数千年形成的小农经济的影响之下,以地缘、血缘维系的宗族、家族观念根深蒂固,农村缺少法律信仰的生成土壤。即使引入了市场经济,解构着农村传统的思想文化观念,意识的相对独立性使得保守的农村依然存在与现代法治精神相悖的“人治”思想,惯性依靠伦理、道德去处理和协调人际关系、社会关系,成为了村民法律信仰形成的桎梏。由于在实践中,村民依赖乡规民约等约定俗成的民间法,当真正遇到需要靠法解决的问题时,农民因不懂法或其他原因常常耗费了大量精力,却仍难以维权,也消解了法律权威和信仰。

2.3.2村民自治制度出现“异化”

《村组法》以立法形式确定了村民的民主权力,村级民主选举、民主协商、民主决策、民主管理、民主监督的制度日益规范。村民自治制度设计的应然目标是希望农村能够按集权体制的意图,以自治体制的方式运行,发挥民主和集中两大优势。但这两种体制实际上有着各自不同的运行轨道,如果没有一定的“接轨”制度作为保障,“错轨”现象在所难免,导致村民自治出现“异化”。

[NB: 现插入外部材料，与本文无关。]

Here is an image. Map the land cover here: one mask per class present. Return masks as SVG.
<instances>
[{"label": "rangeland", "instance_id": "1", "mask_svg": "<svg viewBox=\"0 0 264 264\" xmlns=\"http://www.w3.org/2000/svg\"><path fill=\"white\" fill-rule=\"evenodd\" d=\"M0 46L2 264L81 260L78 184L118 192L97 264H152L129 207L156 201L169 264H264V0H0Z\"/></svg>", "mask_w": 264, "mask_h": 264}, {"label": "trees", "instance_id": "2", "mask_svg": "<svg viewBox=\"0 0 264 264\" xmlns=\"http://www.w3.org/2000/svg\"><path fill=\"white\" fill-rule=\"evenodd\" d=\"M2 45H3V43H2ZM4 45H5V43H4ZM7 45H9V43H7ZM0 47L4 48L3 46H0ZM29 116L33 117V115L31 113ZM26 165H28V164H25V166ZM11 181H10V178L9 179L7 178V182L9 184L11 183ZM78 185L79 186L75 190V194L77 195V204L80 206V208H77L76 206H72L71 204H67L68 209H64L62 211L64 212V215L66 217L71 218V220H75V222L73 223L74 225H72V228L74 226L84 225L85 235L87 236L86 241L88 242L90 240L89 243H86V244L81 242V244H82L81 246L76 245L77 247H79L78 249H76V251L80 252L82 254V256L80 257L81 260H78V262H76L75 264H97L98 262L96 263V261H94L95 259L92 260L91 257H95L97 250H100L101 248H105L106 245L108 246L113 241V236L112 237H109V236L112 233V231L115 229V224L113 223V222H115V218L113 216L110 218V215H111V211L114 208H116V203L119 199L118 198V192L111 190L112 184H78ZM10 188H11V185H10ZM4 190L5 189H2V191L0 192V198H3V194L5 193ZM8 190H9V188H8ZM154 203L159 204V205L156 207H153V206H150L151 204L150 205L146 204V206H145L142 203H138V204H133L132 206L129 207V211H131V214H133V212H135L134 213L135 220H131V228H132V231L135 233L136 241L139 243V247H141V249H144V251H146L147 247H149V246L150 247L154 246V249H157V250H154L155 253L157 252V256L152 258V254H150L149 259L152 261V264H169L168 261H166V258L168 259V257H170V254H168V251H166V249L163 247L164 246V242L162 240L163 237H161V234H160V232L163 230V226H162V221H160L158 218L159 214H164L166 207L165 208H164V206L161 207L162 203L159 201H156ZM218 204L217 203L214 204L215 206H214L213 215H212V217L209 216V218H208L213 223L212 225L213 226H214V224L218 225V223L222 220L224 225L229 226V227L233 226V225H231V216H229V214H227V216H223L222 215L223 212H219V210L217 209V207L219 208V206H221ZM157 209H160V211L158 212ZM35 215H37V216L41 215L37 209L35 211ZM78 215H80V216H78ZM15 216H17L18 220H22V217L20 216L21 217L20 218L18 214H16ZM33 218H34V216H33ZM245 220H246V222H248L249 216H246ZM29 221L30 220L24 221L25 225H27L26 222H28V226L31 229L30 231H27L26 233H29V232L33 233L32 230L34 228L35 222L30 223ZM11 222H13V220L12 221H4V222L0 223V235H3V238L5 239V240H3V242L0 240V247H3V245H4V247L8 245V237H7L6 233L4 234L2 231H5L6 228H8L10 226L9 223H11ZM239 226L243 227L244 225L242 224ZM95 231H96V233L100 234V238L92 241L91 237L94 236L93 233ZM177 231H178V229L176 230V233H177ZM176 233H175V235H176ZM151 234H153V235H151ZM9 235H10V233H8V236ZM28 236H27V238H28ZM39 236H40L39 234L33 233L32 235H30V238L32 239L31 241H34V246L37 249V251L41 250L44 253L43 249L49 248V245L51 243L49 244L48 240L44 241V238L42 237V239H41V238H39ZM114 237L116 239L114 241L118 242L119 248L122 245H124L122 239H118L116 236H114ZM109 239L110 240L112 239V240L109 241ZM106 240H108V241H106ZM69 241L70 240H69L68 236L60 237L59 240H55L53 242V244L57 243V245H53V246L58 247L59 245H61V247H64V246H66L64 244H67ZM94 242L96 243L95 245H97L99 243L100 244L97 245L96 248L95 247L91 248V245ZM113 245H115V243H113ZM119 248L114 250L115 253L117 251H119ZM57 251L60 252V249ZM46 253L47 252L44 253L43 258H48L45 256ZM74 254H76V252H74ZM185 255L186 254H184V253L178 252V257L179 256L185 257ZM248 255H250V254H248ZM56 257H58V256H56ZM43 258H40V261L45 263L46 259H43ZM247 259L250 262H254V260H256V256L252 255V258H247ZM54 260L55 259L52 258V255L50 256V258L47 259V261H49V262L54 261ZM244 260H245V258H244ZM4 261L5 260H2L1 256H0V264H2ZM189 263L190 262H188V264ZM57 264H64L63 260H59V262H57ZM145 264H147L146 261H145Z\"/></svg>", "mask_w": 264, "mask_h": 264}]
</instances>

一是“自治”异化为“无治”。社会主义过渡时期,国家通过人民公社制度实现了生产资料公有,农民被高度组织化。改革开放以后,“乡政村治”模式逐步推广,农业税的取消和乡(镇)撤并等措施使得政府对农村的控制力和农村对政府的向心力减弱,部分区域出现了无政府状态,农村宗族、党员干部有了寻租空间,损害了村民权益,自治异化为了无治。

二是村民自治组织行政化。《村组法》是党依法治村,保障村民实现民主管理的法据,明确村委会是自治组织,不属于国家行政机构之一。但后续出台的具体规定并未践行这一定位,以至于自治组织在面对基层治理难度加大、人员不足时充当了政府的发言人和政策的践行者。此外,派驻下乡的村干部、大学生村官等也间接使得自治组织的行政化。

3. 农村基层党组织依法治理的路径

就农村而言,针对党组织依法治理面临的组织、法律、主体层面的困境,需要从以下三个方面进行破题。

3.1贯彻落实依规治党,构建农村法治型基层党组织

《中国共产党农村基层组织工作条例》确立了农村基层党组织“总揽全局、协调各方”的领导核心地位。作为领导核心,首先就要加强党的自身建设,具体要做到一下三点:

一是廓清农村基层党组织职能,突出领导核心地位。处于转型期的农村,伴随着市场化的冲击,环境发生剧烈变化。经济结构的变化推动了农村社会分层,比如分化为了劳动者阶层、农民工阶层、知识分子阶层、管理者阶层等。依托互联网技术,不同阶层之间容易结成各类社会组织,比如两新组织等,使得党的全面领导出现了空白点。加强领导核心地位需要党组织在制度设计上廓清职能。比如浙江绍兴通过建立乡村典章确保党组织在村务管理中的核心作用,与当地村情相结合,开辟了民主治村模式。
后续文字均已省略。